Colorretal: Um estudo muito importante em câncer colorretal metastático foi conduzido em uma população pouco avaliada em estudos anteriores, e que classicamente apresenta um pior prognóstico – pacientes com tumores com mutação no gene BRAF V600E, que já falharam a uma linha de quimioterapia. Resultados importantes foram apresentados, demonstrando que o bloqueio triplo das vias de sinalização BRAF-MEK-EGFR, com Encorafenib, Binimetinib e Cetuximabe proporciona benefícios significativos. A adição de Binimetinibe ao bloqueio duplo (que já demonstrava ganhos significativos em comparação a quimioterapia convencional) aumentou a taxa de resposta, de 20% para 26% e discretamente a sobrevida global (de 8 para 9 meses), em avaliação preliminar. Mesmo assim, a combinação tripla deve ser o padrão para pacientes BRAF mutado em segunda ou terceira linha, especialmente por não agregar toxicidade. Estudos em 1a linha estão em andamento.

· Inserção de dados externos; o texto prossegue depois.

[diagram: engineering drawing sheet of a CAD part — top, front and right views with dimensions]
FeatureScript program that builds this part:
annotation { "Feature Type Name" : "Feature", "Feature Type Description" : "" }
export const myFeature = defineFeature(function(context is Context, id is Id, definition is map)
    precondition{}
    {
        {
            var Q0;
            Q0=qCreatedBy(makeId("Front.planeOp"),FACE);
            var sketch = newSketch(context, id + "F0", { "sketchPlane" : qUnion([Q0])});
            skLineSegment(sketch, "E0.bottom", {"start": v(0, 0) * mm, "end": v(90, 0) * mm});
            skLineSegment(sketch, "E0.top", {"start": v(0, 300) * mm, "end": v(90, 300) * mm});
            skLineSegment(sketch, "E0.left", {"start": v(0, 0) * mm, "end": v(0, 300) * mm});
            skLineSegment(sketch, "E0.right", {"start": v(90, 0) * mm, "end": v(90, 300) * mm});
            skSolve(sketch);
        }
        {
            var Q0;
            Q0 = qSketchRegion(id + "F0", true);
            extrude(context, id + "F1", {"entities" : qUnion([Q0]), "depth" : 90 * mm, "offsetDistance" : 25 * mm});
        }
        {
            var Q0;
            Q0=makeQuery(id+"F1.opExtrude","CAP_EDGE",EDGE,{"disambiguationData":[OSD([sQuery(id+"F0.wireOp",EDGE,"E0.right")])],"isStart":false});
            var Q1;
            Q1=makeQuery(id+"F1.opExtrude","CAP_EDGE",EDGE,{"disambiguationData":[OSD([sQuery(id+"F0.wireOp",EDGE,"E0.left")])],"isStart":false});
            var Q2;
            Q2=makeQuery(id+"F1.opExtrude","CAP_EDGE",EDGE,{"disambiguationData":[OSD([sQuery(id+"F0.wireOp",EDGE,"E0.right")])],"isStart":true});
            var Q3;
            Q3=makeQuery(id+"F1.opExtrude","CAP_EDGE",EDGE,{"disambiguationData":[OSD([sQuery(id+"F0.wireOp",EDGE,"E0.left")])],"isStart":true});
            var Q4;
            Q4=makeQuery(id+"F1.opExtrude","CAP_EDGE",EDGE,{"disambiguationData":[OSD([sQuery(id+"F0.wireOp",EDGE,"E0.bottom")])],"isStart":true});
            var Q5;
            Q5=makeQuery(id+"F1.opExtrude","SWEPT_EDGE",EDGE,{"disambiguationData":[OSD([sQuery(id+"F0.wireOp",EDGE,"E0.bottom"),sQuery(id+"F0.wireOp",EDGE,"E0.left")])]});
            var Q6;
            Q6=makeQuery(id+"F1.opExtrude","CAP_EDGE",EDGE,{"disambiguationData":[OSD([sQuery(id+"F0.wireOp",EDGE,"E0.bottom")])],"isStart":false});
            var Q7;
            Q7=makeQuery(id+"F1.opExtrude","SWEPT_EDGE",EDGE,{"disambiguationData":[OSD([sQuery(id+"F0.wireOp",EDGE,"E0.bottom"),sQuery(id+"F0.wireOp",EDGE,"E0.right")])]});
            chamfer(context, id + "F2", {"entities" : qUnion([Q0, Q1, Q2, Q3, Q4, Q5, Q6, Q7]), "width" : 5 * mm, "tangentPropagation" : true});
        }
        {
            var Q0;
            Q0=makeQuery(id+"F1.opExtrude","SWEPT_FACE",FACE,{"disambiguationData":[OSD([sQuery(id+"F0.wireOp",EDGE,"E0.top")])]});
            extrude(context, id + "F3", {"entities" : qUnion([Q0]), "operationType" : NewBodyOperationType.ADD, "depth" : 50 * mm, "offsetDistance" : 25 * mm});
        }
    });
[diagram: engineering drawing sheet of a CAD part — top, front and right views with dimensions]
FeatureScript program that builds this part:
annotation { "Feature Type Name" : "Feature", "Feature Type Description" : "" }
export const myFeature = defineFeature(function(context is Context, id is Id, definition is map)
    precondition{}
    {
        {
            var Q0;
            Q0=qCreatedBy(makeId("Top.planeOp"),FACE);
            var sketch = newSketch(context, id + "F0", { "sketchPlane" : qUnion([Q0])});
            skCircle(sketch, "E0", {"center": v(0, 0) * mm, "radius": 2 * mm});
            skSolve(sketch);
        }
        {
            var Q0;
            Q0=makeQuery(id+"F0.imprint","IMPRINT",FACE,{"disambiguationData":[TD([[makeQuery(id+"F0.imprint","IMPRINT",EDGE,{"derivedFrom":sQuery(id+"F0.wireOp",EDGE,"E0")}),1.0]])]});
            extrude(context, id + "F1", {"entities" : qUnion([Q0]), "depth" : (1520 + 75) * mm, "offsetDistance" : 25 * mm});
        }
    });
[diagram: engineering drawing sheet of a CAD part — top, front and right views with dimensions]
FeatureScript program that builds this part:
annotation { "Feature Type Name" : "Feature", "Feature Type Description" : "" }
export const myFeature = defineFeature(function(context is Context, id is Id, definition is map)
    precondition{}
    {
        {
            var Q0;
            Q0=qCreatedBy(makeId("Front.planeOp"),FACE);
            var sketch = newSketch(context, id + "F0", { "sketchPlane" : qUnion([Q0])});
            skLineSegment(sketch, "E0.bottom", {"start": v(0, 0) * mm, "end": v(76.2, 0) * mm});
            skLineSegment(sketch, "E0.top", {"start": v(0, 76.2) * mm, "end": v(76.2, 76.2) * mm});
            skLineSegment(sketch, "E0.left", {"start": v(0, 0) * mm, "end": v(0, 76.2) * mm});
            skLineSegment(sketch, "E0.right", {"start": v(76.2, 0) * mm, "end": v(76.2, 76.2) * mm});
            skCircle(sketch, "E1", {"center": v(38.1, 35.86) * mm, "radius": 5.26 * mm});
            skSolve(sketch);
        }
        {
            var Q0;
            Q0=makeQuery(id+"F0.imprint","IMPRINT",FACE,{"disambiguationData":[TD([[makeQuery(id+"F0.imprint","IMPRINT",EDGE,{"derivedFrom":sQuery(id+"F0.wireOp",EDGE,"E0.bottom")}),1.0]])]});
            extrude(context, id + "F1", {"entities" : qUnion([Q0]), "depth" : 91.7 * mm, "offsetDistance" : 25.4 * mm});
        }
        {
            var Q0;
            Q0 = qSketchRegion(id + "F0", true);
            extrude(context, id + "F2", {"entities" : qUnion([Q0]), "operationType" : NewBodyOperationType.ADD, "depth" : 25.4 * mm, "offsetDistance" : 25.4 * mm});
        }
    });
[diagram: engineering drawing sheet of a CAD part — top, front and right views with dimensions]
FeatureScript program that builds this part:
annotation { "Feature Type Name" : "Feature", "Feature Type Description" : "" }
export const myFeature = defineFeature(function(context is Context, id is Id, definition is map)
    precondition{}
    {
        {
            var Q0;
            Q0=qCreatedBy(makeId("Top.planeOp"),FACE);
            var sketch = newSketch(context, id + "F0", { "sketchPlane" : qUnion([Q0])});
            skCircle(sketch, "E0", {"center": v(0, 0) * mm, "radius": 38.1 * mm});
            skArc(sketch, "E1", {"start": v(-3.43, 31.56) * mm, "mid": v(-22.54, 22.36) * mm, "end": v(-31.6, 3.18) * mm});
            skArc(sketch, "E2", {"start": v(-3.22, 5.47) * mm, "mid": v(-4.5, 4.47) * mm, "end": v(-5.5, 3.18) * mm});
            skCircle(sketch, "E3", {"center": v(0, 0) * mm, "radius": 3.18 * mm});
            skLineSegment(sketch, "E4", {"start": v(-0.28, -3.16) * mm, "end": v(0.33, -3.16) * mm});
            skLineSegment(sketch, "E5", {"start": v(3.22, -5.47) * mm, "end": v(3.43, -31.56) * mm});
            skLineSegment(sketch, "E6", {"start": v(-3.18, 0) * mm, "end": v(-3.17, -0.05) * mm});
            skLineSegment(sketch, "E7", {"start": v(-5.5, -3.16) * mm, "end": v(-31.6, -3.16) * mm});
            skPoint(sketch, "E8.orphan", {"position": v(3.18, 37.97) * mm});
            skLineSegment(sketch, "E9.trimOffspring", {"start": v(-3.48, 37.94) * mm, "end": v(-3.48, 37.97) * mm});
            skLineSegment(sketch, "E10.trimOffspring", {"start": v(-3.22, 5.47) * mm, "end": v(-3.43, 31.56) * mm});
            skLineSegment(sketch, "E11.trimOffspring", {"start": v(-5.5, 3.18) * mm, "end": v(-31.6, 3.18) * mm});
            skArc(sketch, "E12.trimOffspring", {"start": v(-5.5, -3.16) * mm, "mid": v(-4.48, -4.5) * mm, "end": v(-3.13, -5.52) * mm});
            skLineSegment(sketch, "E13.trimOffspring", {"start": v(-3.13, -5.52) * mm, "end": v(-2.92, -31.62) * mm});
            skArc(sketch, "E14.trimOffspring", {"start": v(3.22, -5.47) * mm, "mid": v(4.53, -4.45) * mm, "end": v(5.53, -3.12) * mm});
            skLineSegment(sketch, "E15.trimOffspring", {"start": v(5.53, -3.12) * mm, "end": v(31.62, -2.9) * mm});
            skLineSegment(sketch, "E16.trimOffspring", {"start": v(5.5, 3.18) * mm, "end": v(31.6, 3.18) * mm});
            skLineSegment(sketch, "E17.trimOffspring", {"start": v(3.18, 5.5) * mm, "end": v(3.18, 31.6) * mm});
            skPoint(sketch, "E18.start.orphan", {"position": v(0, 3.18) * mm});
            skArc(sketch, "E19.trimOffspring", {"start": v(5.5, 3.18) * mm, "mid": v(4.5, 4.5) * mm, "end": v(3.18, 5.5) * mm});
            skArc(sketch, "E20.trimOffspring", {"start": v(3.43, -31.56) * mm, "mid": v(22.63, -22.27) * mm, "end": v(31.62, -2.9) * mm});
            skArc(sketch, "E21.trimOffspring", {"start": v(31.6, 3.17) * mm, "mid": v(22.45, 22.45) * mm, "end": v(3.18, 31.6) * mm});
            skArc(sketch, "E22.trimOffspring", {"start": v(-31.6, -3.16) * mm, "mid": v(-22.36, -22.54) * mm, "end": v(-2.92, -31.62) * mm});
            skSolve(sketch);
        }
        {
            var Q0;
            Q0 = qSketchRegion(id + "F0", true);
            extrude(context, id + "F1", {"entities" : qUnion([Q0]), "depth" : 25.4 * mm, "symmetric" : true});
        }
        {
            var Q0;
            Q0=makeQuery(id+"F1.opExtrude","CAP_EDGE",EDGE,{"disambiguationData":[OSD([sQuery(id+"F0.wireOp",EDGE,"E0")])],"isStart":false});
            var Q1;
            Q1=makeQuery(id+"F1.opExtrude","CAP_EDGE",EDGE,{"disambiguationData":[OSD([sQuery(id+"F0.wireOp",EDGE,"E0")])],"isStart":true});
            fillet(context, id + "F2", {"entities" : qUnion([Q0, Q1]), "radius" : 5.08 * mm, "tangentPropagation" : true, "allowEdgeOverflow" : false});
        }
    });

Outro estudo interessante avaliou a utilização de quimioterapia pré-operatória em pacientes com câncer de colón, localmente avançado. Os resultados demonstraram que as toxicidades são baixas, as complicações operatórias mínimas, e os resultados em médio prazo satisfatórios. Precisamos dados de longo prazo.

Hepatocarcinoma: Importante estudo comparou uso de imunoterapia com Nivolumabe versus Sorafenibe, em pacientes com hepatocarcinoma avançado. Apesar das altas expectativas, o uso de imunoterapia não foi superior ao (ainda) padrão atual. Não houve diferença em sobrevida global, apenas menos toxicidades. Mas ainda falta evoluir um pouco mais. Talvez estudos com combinação possam futuramente mudar a rotina.